Set down every line of the data exactly, skipping the pictures.

[Provided material — start]

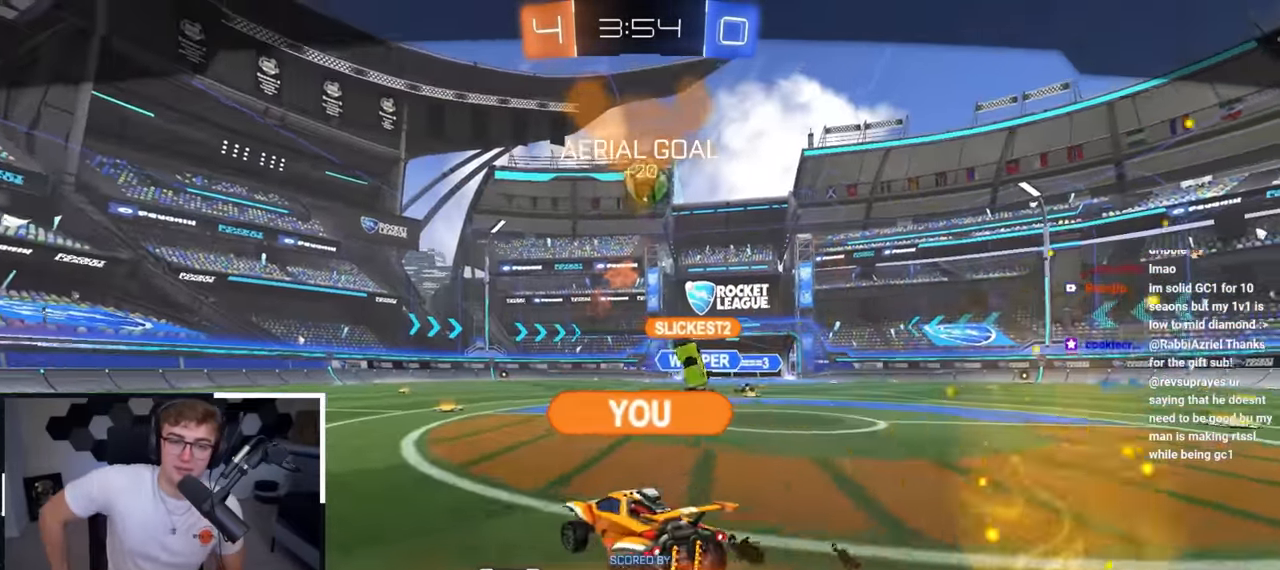
{"buttons": [], "left_stick": "center", "right_stick": "center", "events": []}
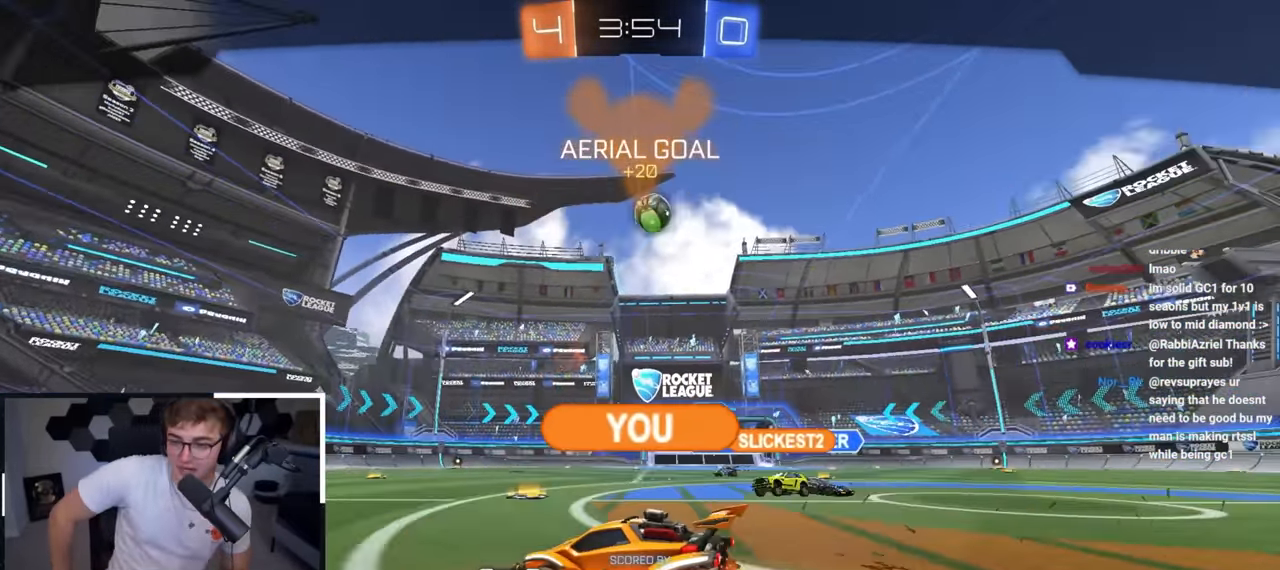
{"buttons": [], "left_stick": "center", "right_stick": "center", "events": []}
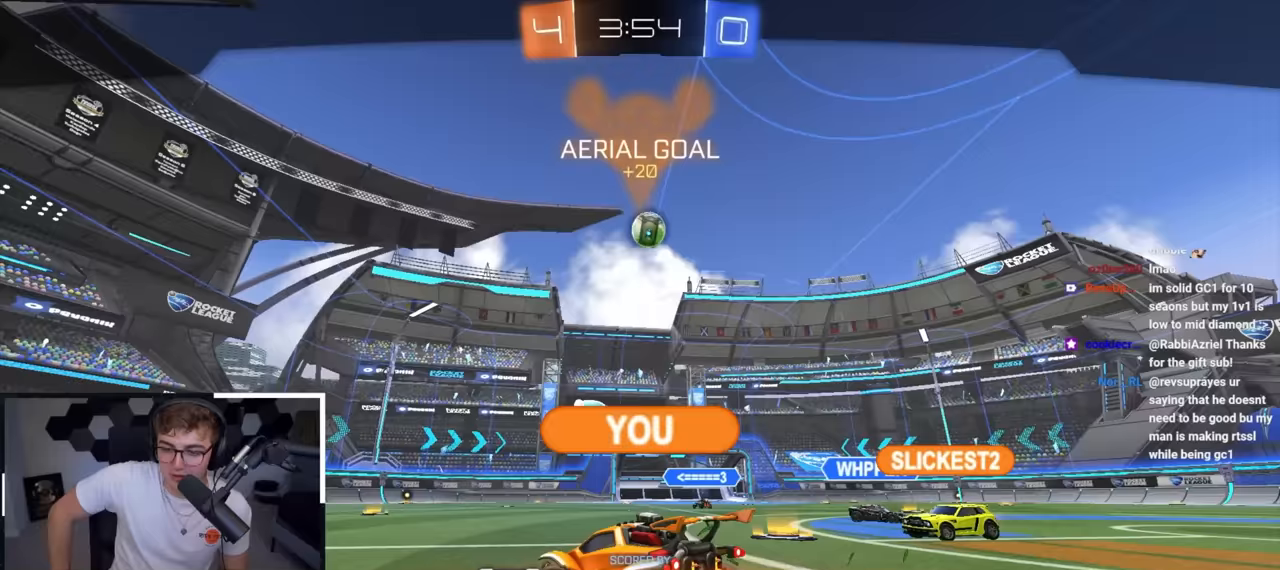
{"buttons": [], "left_stick": "center", "right_stick": "center", "events": []}
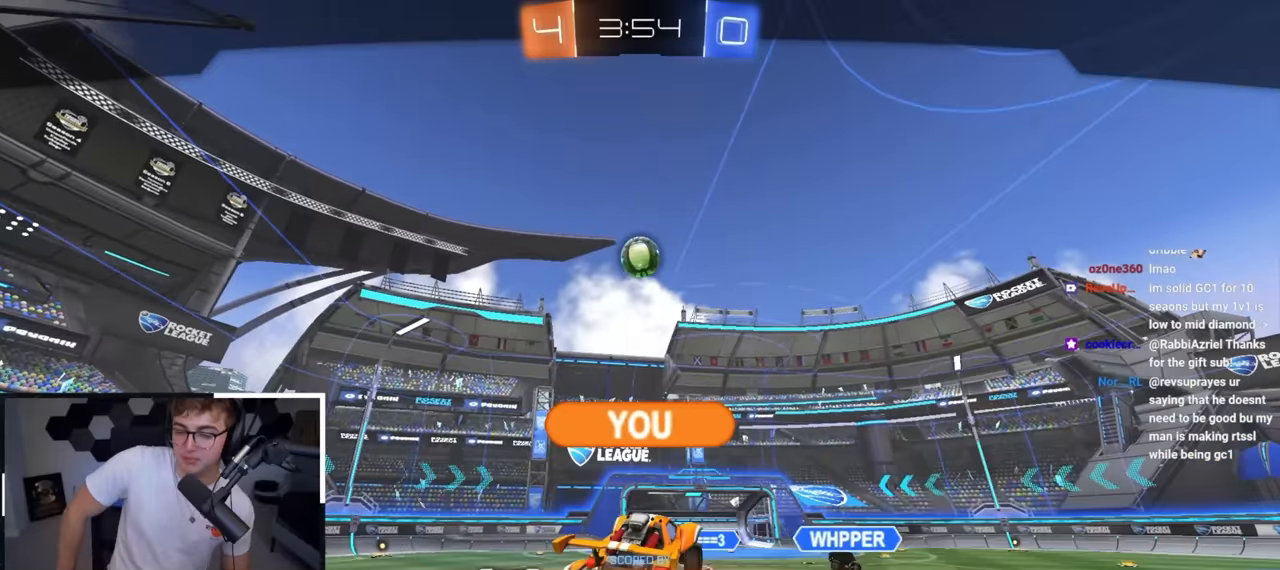
{"buttons": [], "left_stick": "center", "right_stick": "center", "events": []}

[Provided material — finish]

* Answer to this problem
{"buttons": [], "left_stick": "center", "right_stick": "center", "events": []}
{"buttons": [], "left_stick": "center", "right_stick": "center", "events": []}
{"buttons": [], "left_stick": "center", "right_stick": "center", "events": []}
{"buttons": [], "left_stick": "center", "right_stick": "center", "events": []}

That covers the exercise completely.